More than just a canny image, there is a deified approach to play. If the true gods are the designers, then scrutinising these rococo puzzle boxes from 47’s pale remove makes you feel like one of them. Fittingly, these missions are carried out in accordance with a singular commandment issued from on high: look, but don’t touch. For the Hitman games, it’s the only one you need live by. Scuffing your shoes and casting off your couture are mere afterthoughts to a plan best laid in the mind, using 47’s – and your – most effective weapon: the eyes.

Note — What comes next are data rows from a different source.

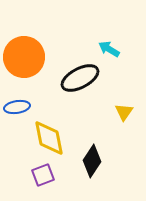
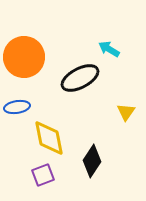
yellow triangle: moved 2 px right
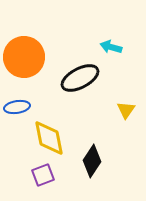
cyan arrow: moved 2 px right, 2 px up; rotated 15 degrees counterclockwise
yellow triangle: moved 2 px up
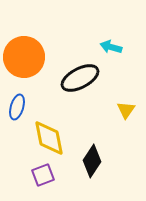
blue ellipse: rotated 65 degrees counterclockwise
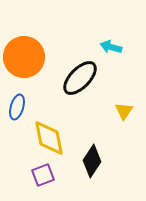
black ellipse: rotated 18 degrees counterclockwise
yellow triangle: moved 2 px left, 1 px down
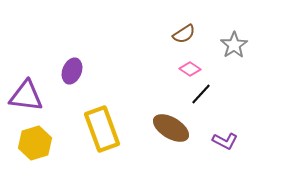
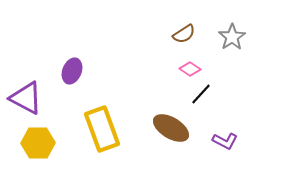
gray star: moved 2 px left, 8 px up
purple triangle: moved 2 px down; rotated 21 degrees clockwise
yellow hexagon: moved 3 px right; rotated 16 degrees clockwise
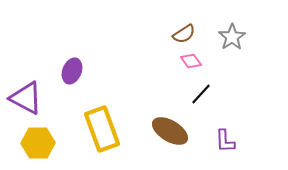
pink diamond: moved 1 px right, 8 px up; rotated 20 degrees clockwise
brown ellipse: moved 1 px left, 3 px down
purple L-shape: rotated 60 degrees clockwise
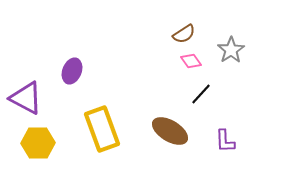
gray star: moved 1 px left, 13 px down
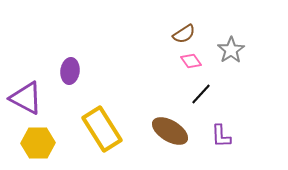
purple ellipse: moved 2 px left; rotated 15 degrees counterclockwise
yellow rectangle: rotated 12 degrees counterclockwise
purple L-shape: moved 4 px left, 5 px up
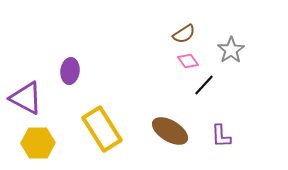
pink diamond: moved 3 px left
black line: moved 3 px right, 9 px up
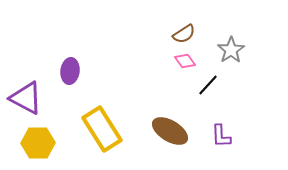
pink diamond: moved 3 px left
black line: moved 4 px right
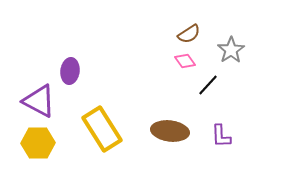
brown semicircle: moved 5 px right
purple triangle: moved 13 px right, 3 px down
brown ellipse: rotated 24 degrees counterclockwise
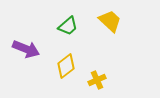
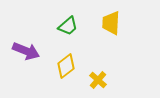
yellow trapezoid: moved 1 px right, 2 px down; rotated 130 degrees counterclockwise
purple arrow: moved 2 px down
yellow cross: moved 1 px right; rotated 24 degrees counterclockwise
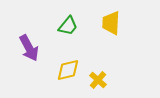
green trapezoid: rotated 10 degrees counterclockwise
purple arrow: moved 3 px right, 3 px up; rotated 40 degrees clockwise
yellow diamond: moved 2 px right, 4 px down; rotated 25 degrees clockwise
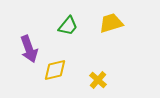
yellow trapezoid: rotated 70 degrees clockwise
purple arrow: moved 1 px down; rotated 8 degrees clockwise
yellow diamond: moved 13 px left
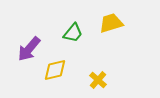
green trapezoid: moved 5 px right, 7 px down
purple arrow: rotated 60 degrees clockwise
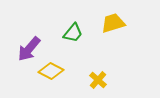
yellow trapezoid: moved 2 px right
yellow diamond: moved 4 px left, 1 px down; rotated 40 degrees clockwise
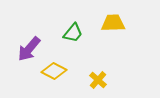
yellow trapezoid: rotated 15 degrees clockwise
yellow diamond: moved 3 px right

Which isn't for a moment to suggest we’re under-equipped; the ICA stays true to its motto –  ‘Merces Letifer,’ meaning ‘lethal trade’ in Latin – and keeps us at the very height of deathly fashion. Nestled in 47's lap is the Sieger 300 Ghost sniper rifle, a glossy black bullpup so menacing he likely led it there on a leash. On top of that, or rather below it, is a blanket,  (black, of course) studded with what looks like memory foam and laid out as if for the world's most funereal picnic. To the left, shiny clips containing different ammo types are set out carefully on the grass. Oh, the glory of a workman and his tools!

Hardware to one side, we're also given a few intangible gifts: a gentle squeeze of the right trigger makes time flow like syrup off a spoon, allowing you to line up shots with divine intervention; and the world, seen from such distance, is completely quiet, which means you paste your own stories over pantomime gestures. Indeed, this mission saw one of my targets, Doris Lee, nursing what I took to be a cocaine addiction – otherwise, why all the scurrying off into secluded rooms? Another one, from the snowy sweep of his hair, was the spit of Donald Sutherland, and with his scarf flowing over his shoulders like papal robes, I imagined him embroiled in a Vatican conspiracy. It helps not to hear the NPC chatter; it's always about something dull, like arms dealing.

Even so, the real treasure isn't what you imagine, but what you see, and Sniper Assassin is a feast in that regard. Most Hitman levels are, at heart, dolls' houses; the main games open the frontispiece and expose the inner compartments, whilst here the facade is clasped shut, with doorways transfigured into keyholes to peep (and shoot) through. It's half way between the chessboard miniatures of Hitman Go, with their varnished wood frames and Subbuteo figures, and the sublime, fully explorable worlds of the games proper.

As you replay Sniper Assassin again and again to exhume its secrets, you'll notice a choreographic feel about the whole affair: the helicopter hovering in from stage right, the limousine idling from stage left, the base jumper and the mountain hiker, minor players with charming roles. Seeing as your position never changes, it feels like watching a well-worn play; you don't want to sacrifice your view of any part of it. Boring down into the mazy chambers of IO's levels takes away your view of the entire stage; even from your rocky vantage, the clicking of the lens zoom is instinctive, like the blinking of an eye, and it's always tempting to pull back for fear of what perishes in the periphery.

The dream of Hitman has always been one of isolation and separation, of floating through human dramas like the spectre of death. Even when he walks in crowds 47 sees through the thick, glassy study of a scope. It comes down to a simple choice: would you give up the quickening of the feet, for the roving of the eye? For me, the answer is easy. Merces Letifer: a lethal trade, indeed, but one well worth making.